◆ Problems to work on ◆
A – Reproduce the passage of the beer can mod thread starting with "Wrote up a step-by-step" and going on through "is just cumbersome.".
B – Translate this sentence from the beer can mod thread into Spanish: "Placing the shims above the spacer is a lot easier, because the bed can be lifted very easily by pulling up on the bed's edge."

◆ Supplied text ◆
+++++

Wrote up a step-by-step guide for bed leveling using shims cut out of a beer can:

https://arcady.genkin.ca/2021/01/beer-can-mod-for-prusa-mk3-s/

Posted : 29/01/2021 9:18 pm
xilex, With_Maltodextrin, jsw and 1 people liked
pathia
(@pathia)
Active Member
RE: Beer Can mod for Prusa MK3/S/+

I really love the idea, but I don't like that you have placed these sharp pieces of metal below the heated bed.
I think it is safer to place them between the space and the Y carriage.
All in all I will give this a try soon. I didn't like the nylock fix. It is just cumbersome.

Thank you 👍 

Posted : 01/02/2021 8:11 pm
Dragon1291
(@dragon1291)
Trusted Member
RE: Beer Can mod for Prusa MK3/S/+

I will probably be doing this once my printer comes in. Looks to be a nice and simple mod. To avoid thermal expansion issues though I probably will put the shims underneath the spacers. Aluminum has a somewhat high rate of thermal expansion, so putting it further away from the bed is probably better. 

Posted : 02/02/2021 12:48 am
Antipode
(@antipode)
Eminent Member
Topic starter answered:
RE: Beer Can mod for Prusa MK3/S/+

@pathia
@dragon1291

Placing the shims under the spacer will work. I considered this myself, and thought about the potential issues with damage to the print bed and thermal expansion.

For thermal expansion - I am not entirely sure what makes more sense. The spacer is also made of aluminum, but it's a thicker piece of aluminum, which can expand even more than the thin strips used as shims. The shims are not perfectly flat, and are very pliable, so, I figured, that it is possible that they can "absorb" some of the thermal expansion by deforming and filling the air gaps, rather than applying the upward force on the print bed. Also, potentially, they can even act as a bit of a heatbreak between the bed and the spacers, because they are not perfectly meshed together. Not sure if any of this makes sense, but I am not convinced that placing the shims above the spacer creates a thermal expansion issue.

As far as sharp objects next to the print bed, I am also not concerned, because the underside of the heat bed is not very important. 

This said, placing the shims under the spacers, instead of above, will definitely work just as well. It will be a little bit harder to do it that way, because you'll be holding the shims with one hand, and will have to lift the spacer with the other, probably using another pair of tweezers or needle nose pliers. Placing the shims above the spacer is a lot easier, because the bed can be lifted very easily by pulling up on the bed's edge.

Posted : 04/02/2021 6:28 pm
Dragon1291
(@dragon1291)
Trusted Member
RE: Beer Can mod for Prusa MK3/S/+

@antipode

My thought though is that at least all the spacers will expand at the same rate wherein where if the shims are acting as a heat break they might affect the overall expansion. Might be an extremely minor thing tbf.

+++++

◆ Listed entries ◆
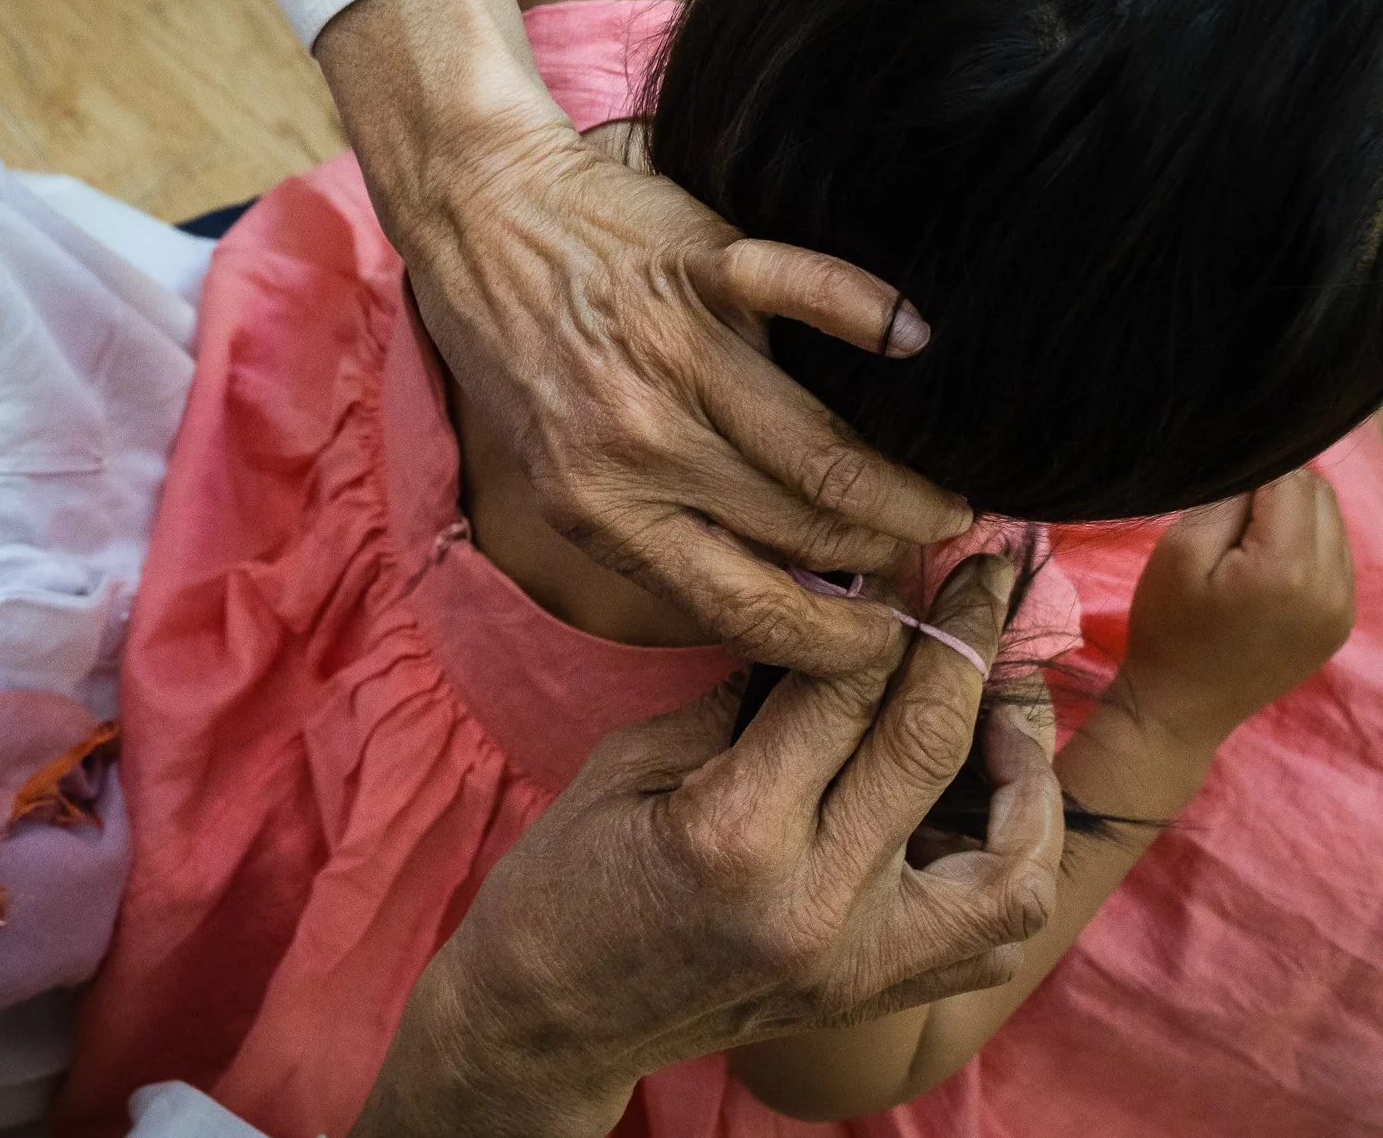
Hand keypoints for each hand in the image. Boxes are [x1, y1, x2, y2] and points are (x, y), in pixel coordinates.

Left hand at [313, 0, 971, 673]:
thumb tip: (774, 591)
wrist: (475, 224)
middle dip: (885, 559)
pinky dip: (867, 313)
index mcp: (602, 511)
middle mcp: (638, 444)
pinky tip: (915, 338)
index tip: (883, 644)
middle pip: (804, 529)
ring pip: (821, 448)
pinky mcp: (693, 265)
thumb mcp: (561, 478)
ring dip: (904, 484)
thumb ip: (654, 535)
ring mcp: (668, 353)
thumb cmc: (522, 361)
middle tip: (927, 558)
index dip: (831, 641)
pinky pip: (802, 292)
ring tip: (951, 499)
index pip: (742, 606)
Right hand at [352, 555, 1061, 1137]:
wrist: (550, 1016)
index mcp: (736, 829)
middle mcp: (816, 901)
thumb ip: (747, 693)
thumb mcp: (634, 758)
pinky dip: (1013, 864)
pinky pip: (993, 938)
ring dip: (1026, 776)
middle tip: (985, 582)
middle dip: (968, 643)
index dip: (887, 608)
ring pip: (1012, 868)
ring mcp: (858, 963)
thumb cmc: (569, 875)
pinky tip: (988, 807)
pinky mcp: (873, 995)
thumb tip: (840, 616)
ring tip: (1005, 710)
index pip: (845, 686)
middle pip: (930, 745)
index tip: (912, 561)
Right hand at [1120, 468, 1354, 757]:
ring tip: (1246, 552)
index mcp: (1288, 568)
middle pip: (1321, 496)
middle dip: (1277, 495)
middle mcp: (1332, 586)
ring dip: (1294, 520)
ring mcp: (1343, 607)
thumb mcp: (1177, 553)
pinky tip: (1266, 573)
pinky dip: (1305, 549)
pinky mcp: (1341, 622)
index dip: (1251, 478)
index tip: (1218, 506)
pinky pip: (1336, 558)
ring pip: (1333, 523)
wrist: (1181, 706)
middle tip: (1228, 528)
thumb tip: (1260, 469)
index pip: (1292, 480)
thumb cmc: (1168, 628)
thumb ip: (1225, 502)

+++++

◆ Solutions to each task ◆
A –
Wrote up a step-by-step guide for bed leveling using shims cut out of a beer can:

https://arcady.genkin.ca/2021/01/beer-can-mod-for-prusa-mk3-s/

Posted : 29/01/2021 9:18 pm
xilex, With_Maltodextrin, jsw and 1 people liked
pathia
(@pathia)
Active Member
RE: Beer Can mod for Prusa MK3/S/+

I really love the idea, but I don't like that you have placed these sharp pieces of metal below the heated bed.
I think it is safer to place them between the space and the Y carriage.
All in all I will give this a try soon. I didn't like the nylock fix. It is just cumbersome.

B – Colocar las cuñas encima del espaciador es mucho más fácil, porque la cama se puede levantar con mucha facilidad tirando hacia arriba del borde de la cama.